家族連れも参加した連合大分のメーデー県中央大会(大分市の若草公園)
今年で七十九回目となった労働者の祭典、メーデー。参加した組合員からは製造業と非製造業など業種による賃上げの格差や、パート、派遣など非正規雇用の増加に伴う職場の不安を訴える声が聞かれた。後期高齢者医療制度(長寿医療制度)をはじめとした社会保障制度への不満もあった。
今年の賃上げについて、鉄鋼、造船などの業種で構成する基幹労連の男性(29)は「人によって差はあるが、手当は上がっている。(経営側が)生産性を高めるための現場の頑張りを認めてくれているのではないか」と話す一方、サービス・流通連合の男性(40)は「非常に厳しい。最低限の昇給が確保できれば」と不安を口にした。

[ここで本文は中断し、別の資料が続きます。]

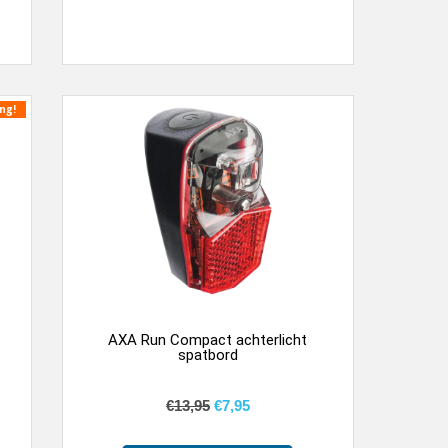
ng!
AXA Run Compact achterlicht
spatbord
€
13,95
€
7,95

UIゼンセン同盟の女性(36)は非正規雇用が増加する職場の状況に関して「自分は正社員だが、派遣社員はいつ契約を解除されるか分からず、将来への不安が大きいようだ。入れ替わりが激しいため、その都度、教育が大変で後継者を育てにくい」と、非正規雇用労働者本人の心理的負担と周囲の対応の大変さを指摘した。
後期高齢者医療制度や年金記録問題で全国一般の男性(56)は「十分な議論がないまま負担だけが増えているように感じる。自分自身も高齢の親を抱える身で将来が不安。国民に十分説明した上で、安心して暮らせるようにしてほしい」と話した。